A Louisiana mother says her son was racially profiled by a doctor who denied her son a surgical procedure on the basis of a joke Christmas sweater, reports KATC.
Shelley Jack of Ville Platte, Louisiana, says she took her 17-year-old son, who had been shot, to get a follow-up treatment at Mercy Regional Medical Center. However, according to Jack, the doctor they saw did not approve of his patient’s apparel and used the clothing to make assumptions about the teen’s personal life. The dates of the incidents in question remain unknown as of this writing.
The teen was wearing a red sweatshirt emblazoned with a drawing of a sunglasses-wearing Santa Claus and the words “Gangsta Wrapper” underneath.
“And he looked at him and said, ‘You have the nerve to come in to my office with this gangsta apparel after you got shot in the leg and all the kids got shot due to gangster activity,’” Jack told KATC.
“It’s a joke,” she told the media outlet. “Just a funny shirt.”
Jack said her son was not involved in a shooting and was actually trying to divert a friend away from a fight when shots were fired and the teen was hit in the leg.
After initially receiving treatment, Jack said they were told they would have to get a surgeon to remove the bullet, only for the surgeon in question to refuse to perform the procedure.
“I said, ‘I don’t see the problem, but he can take it off,’ and he said, ‘No, you don’t come into my office with this gangsta gear.

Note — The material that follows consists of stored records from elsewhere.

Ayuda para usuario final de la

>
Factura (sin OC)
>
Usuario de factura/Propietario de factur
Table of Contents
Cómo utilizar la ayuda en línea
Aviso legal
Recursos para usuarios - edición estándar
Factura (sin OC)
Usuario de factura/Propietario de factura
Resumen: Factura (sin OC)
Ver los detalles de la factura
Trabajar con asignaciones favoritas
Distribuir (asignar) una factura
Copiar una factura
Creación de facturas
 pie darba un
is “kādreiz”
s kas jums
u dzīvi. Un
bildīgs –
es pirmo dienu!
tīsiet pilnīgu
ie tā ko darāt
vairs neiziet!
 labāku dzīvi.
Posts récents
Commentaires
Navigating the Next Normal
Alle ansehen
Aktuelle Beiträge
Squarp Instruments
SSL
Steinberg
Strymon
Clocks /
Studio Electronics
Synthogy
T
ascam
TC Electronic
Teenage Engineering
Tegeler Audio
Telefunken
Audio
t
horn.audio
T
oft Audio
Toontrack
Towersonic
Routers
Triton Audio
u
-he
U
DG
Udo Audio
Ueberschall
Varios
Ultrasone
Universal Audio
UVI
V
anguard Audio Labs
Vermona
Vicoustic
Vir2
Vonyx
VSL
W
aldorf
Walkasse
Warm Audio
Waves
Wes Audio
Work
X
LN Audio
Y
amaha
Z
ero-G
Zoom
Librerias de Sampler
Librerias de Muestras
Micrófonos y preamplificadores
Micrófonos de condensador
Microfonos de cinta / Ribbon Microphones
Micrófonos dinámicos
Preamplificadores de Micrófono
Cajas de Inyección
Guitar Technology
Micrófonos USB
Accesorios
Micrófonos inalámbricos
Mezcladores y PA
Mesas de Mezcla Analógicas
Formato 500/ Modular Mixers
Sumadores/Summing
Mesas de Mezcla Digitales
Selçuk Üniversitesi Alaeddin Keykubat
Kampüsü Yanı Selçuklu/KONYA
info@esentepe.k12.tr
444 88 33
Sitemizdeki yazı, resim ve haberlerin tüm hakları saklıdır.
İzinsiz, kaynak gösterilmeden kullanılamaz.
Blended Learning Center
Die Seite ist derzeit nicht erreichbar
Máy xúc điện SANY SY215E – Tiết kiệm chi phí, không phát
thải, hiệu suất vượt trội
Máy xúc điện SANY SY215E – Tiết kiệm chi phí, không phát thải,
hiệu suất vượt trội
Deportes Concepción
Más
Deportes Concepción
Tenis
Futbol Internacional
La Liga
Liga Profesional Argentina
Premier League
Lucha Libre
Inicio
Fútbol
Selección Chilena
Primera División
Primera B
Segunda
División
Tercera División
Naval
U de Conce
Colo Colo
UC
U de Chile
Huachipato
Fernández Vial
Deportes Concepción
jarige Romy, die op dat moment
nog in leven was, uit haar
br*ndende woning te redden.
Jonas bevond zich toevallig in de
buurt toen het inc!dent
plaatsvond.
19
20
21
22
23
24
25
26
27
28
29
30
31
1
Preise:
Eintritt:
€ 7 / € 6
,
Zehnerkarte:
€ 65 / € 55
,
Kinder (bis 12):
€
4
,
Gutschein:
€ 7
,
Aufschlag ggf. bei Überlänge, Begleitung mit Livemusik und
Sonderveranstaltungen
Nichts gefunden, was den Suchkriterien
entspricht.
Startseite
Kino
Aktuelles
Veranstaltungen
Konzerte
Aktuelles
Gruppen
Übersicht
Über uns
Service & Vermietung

That’s disrespectful to me and everyone else in here.’ And he ranted on how he wasn’t going to participate in helping a gang member. That’s what I got from it,” she recalled.
“You could see my son was upset. I was more hurt for him because he’s not a gang member. He’s 17. That doesn’t give him the right to profile him because of something he was wearing,” Jack said.
Jack’s son was eventually able to make an appointment for the surgery from another doctor at Mercy Regional, which, according to its Facebook page, staffs more than 20 physicians and has a 48-bed facility that serves approximately 40,000 patients yearly.
“It hurt my feelings because I know my son, he doesn’t, he’s not perfect, but he trying. He’s in high school about to graduate. He was at the wrong place at the wrong time. That doesn’t give him the right to profile him because of something he was wearing.”
Jack is assessing legal measures and has formally filed a complaint with the hospital, which issued a statement to KATC, saying, “Our hospital takes all complaints very seriously. We complete a full investigation on each complaint filed. All complaints are confidential and we maintain the privacy of each patient.”